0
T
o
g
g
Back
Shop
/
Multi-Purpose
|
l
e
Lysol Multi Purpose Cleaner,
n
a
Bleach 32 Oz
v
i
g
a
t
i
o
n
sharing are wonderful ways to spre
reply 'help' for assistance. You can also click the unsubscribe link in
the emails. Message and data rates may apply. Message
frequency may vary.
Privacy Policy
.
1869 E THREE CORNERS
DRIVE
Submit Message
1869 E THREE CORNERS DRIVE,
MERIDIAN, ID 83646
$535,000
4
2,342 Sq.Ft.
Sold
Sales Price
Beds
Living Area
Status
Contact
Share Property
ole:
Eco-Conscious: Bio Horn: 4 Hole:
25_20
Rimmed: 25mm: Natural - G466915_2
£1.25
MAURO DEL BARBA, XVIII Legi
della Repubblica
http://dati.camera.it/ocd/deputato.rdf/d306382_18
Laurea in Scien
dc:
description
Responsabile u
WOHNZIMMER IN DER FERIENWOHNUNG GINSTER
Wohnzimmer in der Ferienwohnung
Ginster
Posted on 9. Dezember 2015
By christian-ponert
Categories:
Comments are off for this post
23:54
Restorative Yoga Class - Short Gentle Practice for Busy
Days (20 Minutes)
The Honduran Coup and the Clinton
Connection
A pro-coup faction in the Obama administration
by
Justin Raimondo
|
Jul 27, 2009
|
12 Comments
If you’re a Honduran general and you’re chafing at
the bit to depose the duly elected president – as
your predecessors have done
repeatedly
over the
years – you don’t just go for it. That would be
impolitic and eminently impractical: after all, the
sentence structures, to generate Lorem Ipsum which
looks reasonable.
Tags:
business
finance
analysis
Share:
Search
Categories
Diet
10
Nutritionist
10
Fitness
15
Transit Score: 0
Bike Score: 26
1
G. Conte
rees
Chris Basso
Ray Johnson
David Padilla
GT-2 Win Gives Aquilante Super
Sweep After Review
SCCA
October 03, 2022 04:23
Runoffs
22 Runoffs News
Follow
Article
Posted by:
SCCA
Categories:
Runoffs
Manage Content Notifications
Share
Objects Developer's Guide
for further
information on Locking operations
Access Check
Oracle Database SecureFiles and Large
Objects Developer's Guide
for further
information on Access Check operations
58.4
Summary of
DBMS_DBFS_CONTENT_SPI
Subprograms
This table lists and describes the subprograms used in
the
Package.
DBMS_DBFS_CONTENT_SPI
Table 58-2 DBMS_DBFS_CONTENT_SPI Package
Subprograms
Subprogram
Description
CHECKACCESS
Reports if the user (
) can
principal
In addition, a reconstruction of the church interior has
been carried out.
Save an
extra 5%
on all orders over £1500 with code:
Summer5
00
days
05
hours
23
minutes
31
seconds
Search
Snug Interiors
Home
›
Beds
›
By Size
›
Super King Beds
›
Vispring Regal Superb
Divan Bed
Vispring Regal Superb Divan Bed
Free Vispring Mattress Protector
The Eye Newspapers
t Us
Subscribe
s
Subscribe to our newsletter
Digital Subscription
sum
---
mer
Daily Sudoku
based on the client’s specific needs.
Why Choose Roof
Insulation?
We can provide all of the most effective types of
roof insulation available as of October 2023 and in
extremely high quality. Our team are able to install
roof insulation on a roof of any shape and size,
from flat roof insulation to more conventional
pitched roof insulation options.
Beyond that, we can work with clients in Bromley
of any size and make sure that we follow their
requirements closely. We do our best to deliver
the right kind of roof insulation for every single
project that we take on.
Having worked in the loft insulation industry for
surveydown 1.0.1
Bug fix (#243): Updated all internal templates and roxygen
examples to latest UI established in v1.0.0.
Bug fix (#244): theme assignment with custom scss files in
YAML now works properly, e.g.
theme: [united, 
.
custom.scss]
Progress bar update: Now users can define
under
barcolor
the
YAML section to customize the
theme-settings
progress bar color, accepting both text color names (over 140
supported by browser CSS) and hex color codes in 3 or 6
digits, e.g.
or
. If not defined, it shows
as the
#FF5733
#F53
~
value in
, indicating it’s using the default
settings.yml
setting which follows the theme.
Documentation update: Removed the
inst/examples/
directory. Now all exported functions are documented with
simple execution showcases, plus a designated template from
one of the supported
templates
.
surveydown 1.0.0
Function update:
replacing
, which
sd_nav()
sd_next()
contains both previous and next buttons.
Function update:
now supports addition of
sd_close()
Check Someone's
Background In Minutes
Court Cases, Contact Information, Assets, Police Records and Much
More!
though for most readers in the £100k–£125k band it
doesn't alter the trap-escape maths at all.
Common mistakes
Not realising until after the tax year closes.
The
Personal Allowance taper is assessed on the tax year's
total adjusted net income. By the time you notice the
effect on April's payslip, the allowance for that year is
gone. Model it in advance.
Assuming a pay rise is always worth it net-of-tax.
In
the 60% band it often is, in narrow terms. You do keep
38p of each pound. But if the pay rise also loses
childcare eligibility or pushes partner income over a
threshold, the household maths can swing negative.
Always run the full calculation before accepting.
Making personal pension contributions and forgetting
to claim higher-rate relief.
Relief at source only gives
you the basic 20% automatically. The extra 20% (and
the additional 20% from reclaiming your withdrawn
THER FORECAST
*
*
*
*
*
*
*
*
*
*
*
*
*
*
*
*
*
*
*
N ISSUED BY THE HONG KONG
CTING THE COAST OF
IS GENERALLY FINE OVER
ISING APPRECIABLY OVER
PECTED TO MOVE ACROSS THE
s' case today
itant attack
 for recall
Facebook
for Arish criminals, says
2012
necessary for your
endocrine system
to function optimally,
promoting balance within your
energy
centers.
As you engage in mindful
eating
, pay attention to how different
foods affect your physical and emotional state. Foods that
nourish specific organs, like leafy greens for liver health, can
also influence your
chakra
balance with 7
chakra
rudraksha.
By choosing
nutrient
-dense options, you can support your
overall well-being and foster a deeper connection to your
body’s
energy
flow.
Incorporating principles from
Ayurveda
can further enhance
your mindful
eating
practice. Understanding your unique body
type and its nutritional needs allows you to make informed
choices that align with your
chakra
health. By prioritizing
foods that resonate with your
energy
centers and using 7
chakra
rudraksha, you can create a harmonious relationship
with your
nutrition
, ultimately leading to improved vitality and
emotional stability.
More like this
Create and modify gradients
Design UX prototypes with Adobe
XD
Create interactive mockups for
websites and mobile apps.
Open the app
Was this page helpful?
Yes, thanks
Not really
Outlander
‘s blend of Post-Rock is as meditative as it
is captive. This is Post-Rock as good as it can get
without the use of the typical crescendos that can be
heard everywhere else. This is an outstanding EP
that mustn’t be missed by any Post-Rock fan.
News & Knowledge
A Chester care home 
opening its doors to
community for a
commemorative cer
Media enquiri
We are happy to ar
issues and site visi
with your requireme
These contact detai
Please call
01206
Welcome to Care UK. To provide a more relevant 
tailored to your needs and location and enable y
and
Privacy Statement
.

###

§ **WORK TO BE COMPLETED**
Copy the records line for line, beginning with their first line and going on through the line that contains "If you’re a". Include both of these end lines.

§ **OUTPUT OF THE EXERCISE**
0
T
o
g
g
Back
Shop
/
Multi-Purpose
|
l
e
Lysol Multi Purpose Cleaner,
n
a
Bleach 32 Oz
v
i
g
a
t
i
o
n
sharing are wonderful ways to spre
reply 'help' for assistance. You can also click the unsubscribe link in
the emails. Message and data rates may apply. Message
frequency may vary.
Privacy Policy
.
1869 E THREE CORNERS
DRIVE
Submit Message
1869 E THREE CORNERS DRIVE,
MERIDIAN, ID 83646
$535,000
4
2,342 Sq.Ft.
Sold
Sales Price
Beds
Living Area
Status
Contact
Share Property
ole:
Eco-Conscious: Bio Horn: 4 Hole:
25_20
Rimmed: 25mm: Natural - G466915_2
£1.25
MAURO DEL BARBA, XVIII Legi
della Repubblica
http://dati.camera.it/ocd/deputato.rdf/d306382_18
Laurea in Scien
dc:
description
Responsabile u
WOHNZIMMER IN DER FERIENWOHNUNG GINSTER
Wohnzimmer in der Ferienwohnung
Ginster
Posted on 9. Dezember 2015
By christian-ponert
Categories:
Comments are off for this post
23:54
Restorative Yoga Class - Short Gentle Practice for Busy
Days (20 Minutes)
The Honduran Coup and the Clinton
Connection
A pro-coup faction in the Obama administration
by
Justin Raimondo
|
Jul 27, 2009
|
12 Comments
If you’re a Honduran general and you’re chafing at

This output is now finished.